Savaşmayı kim neden ister ki ? Savaşmak demek, ölüm demek, ölmekte uyumak kadar basit değildir. Saldıran mısınız, yoksa saldırılan mı ? Peki ne için saldırırsınız ? Doğaya göre saldırmak için yaşam alanınız tehdit altında olması gerekir.

Peki savaşları habitatımız tehdit altında olduğu için mi çıkarırız ya da savaşlara dahil oluruz ? Tarih, savaşlar hakkında bize neyi öğretti ve tarih bize neyi gösteriyor ? Savaşlar satranç tablasındaki bir oyun mu gerçekten ? Savaşların nedenlerini ve etiğini yüzeysel anlamda sorgulamakla pek bir yere varmak mümkün değil.

Günümüzün savaşlarının savaş alanları, asıl savaşın aktörlerinin sadece arenası vazifesini görüyor. Bu nedenle yüzeysel sorgulamalarla pek bir yere varmanız mümkün değil. Bugün yaşadığımız global denge savaşlarında ana aktörlerin dışında kalan yardımcı oyuncuların veya figüranların ana tema üzerinde pek bir etkisi olmaz.

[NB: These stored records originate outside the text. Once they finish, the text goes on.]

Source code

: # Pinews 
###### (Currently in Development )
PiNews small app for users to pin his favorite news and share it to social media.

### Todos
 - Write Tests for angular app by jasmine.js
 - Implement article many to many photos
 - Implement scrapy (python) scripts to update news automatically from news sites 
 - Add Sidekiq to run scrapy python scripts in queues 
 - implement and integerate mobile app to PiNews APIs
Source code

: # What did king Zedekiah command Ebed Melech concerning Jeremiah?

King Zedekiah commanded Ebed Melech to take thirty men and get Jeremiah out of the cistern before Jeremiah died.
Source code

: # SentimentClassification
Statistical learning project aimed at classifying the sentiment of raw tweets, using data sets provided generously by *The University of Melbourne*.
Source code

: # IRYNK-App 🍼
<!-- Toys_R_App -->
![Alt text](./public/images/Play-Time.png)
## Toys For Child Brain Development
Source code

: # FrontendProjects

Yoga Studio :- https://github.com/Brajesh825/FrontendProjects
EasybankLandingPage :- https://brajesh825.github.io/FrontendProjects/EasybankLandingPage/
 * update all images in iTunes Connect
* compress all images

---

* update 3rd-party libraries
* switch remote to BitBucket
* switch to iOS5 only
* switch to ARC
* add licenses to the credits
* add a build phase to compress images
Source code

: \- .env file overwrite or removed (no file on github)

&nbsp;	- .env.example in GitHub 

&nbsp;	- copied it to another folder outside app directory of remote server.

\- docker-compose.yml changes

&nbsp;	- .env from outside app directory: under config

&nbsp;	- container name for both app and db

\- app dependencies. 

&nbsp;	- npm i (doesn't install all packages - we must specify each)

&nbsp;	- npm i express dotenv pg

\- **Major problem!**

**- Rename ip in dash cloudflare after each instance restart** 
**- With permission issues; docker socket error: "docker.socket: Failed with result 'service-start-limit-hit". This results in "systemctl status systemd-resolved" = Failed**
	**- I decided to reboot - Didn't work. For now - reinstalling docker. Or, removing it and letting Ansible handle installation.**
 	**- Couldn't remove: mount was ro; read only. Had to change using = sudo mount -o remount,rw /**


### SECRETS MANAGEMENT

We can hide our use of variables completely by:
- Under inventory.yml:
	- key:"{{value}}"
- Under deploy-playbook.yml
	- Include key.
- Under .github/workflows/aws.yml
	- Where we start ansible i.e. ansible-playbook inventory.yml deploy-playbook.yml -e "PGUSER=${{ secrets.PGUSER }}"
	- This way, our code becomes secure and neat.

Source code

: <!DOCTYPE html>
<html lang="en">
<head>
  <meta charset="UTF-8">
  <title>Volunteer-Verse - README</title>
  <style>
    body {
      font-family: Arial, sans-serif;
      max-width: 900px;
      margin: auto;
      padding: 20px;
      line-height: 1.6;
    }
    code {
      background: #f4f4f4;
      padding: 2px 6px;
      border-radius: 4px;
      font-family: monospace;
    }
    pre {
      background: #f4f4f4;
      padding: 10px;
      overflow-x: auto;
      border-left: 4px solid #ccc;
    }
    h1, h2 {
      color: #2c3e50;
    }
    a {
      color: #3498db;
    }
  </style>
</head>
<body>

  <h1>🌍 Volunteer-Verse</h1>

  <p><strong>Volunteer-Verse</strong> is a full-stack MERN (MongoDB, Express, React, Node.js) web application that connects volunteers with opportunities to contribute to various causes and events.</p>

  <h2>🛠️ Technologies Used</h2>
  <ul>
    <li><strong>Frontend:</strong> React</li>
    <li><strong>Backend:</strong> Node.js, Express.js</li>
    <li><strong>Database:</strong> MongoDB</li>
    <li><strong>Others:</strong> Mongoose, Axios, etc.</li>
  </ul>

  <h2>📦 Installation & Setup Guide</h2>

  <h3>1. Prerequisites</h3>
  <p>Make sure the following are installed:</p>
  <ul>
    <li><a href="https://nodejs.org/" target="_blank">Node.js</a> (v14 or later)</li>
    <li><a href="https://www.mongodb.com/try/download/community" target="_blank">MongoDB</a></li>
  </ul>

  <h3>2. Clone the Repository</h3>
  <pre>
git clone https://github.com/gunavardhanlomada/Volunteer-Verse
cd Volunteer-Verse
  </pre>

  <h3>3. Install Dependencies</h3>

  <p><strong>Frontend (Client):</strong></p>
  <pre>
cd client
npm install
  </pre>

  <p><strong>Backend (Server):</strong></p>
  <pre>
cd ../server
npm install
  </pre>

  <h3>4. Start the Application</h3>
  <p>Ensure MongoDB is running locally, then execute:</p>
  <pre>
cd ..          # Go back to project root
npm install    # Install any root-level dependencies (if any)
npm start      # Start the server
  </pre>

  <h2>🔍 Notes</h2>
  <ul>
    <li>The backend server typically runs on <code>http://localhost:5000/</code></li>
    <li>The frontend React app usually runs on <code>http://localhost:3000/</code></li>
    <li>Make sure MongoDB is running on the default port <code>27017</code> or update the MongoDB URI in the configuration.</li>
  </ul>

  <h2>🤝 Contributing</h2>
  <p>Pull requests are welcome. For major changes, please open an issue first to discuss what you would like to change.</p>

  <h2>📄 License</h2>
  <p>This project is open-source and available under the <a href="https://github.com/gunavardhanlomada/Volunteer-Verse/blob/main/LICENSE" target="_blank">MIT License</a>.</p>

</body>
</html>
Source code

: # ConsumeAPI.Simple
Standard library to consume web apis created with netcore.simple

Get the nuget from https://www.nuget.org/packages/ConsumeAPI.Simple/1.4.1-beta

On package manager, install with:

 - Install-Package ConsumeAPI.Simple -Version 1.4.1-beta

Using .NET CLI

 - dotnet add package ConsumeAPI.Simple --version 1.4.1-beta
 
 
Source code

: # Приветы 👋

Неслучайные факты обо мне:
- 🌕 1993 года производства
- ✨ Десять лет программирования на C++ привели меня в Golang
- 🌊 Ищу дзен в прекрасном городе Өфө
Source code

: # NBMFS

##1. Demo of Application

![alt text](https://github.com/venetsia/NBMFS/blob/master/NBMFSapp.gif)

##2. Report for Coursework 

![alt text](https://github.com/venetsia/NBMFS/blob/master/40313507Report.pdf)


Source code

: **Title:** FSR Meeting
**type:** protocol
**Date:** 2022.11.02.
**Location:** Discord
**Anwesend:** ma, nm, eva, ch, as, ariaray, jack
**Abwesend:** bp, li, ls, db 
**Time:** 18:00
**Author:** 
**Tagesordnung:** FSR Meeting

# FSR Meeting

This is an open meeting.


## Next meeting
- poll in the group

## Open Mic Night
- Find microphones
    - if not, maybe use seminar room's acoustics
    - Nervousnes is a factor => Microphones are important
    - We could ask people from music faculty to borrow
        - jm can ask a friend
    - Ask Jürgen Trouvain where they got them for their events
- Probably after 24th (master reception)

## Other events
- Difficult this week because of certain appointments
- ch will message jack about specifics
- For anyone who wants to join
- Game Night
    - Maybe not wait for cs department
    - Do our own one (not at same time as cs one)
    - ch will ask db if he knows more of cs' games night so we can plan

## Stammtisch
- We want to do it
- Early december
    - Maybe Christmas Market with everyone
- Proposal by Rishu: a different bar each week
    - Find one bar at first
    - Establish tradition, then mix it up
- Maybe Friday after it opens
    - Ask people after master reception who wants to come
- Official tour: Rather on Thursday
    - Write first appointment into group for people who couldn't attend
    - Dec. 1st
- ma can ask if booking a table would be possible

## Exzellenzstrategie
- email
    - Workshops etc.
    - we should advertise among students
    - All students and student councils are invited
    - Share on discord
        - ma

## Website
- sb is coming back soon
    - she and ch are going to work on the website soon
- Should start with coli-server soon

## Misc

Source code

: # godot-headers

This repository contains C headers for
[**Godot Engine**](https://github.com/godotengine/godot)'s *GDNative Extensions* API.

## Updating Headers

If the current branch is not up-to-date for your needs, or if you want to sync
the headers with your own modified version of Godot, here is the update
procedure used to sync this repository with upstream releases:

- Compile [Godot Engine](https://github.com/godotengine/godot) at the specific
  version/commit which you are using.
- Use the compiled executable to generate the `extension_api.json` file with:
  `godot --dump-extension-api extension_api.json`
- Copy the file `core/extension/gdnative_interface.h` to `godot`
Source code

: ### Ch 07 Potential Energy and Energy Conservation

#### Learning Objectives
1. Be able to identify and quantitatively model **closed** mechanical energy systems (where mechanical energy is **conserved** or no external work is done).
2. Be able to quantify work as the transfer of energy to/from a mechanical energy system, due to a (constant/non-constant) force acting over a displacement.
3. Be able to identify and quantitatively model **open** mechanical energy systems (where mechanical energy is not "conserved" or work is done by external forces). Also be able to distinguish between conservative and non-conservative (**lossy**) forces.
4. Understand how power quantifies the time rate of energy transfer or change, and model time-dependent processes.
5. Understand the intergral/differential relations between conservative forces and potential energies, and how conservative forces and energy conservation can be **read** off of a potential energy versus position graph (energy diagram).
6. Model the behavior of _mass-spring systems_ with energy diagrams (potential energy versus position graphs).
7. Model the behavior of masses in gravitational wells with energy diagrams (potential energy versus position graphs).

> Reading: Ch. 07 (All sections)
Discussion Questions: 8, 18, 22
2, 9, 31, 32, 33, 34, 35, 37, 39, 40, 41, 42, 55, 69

Onlardan sadece rollerini tanımlanan şekilde oynamaları tasarlanır. Bugüne dek bol oyunculu ve figüranlı bir çok savaşa tanık olduk ve “iyi adam” her zaman sonuçta kazandı. Gerekçeli savaşların neticesi bu nedenle değişmiyor. Türkiye’nin geçmişte savaş yorumu 1 koyup 3 almak oldu. Olaya bu şekilde bakmak çok itici, ancak sonuç olarak istesekte istemesekte ganimet herbirimizin boğazından geçiyor.

Türkiye’nin kuzey Irak ile olan ticareti 10 milyar USD nin üzerinde. Suriye ve Lübnan bölgesinde tesis edilecek barışında Türkiye ye getirisi orta vadede bir kuzey Irak kadar olması beklenebilir. Doğa maalesef zayıfları avlayıp, güçlü olanların var olabileceği bir denge üzerinde kurulu. Medeni doğa ise her ne kadar buna karşı çıksa da hep yenik düşmüş.

Sonuç olarak en büyük dileğim gelecekte bizim ve ailemizin boğazından geçecek lokmada, bu savaşlar sonucunda akan masum kanların tadı olmaması. Allah bütün masumların yardımcısı olsun.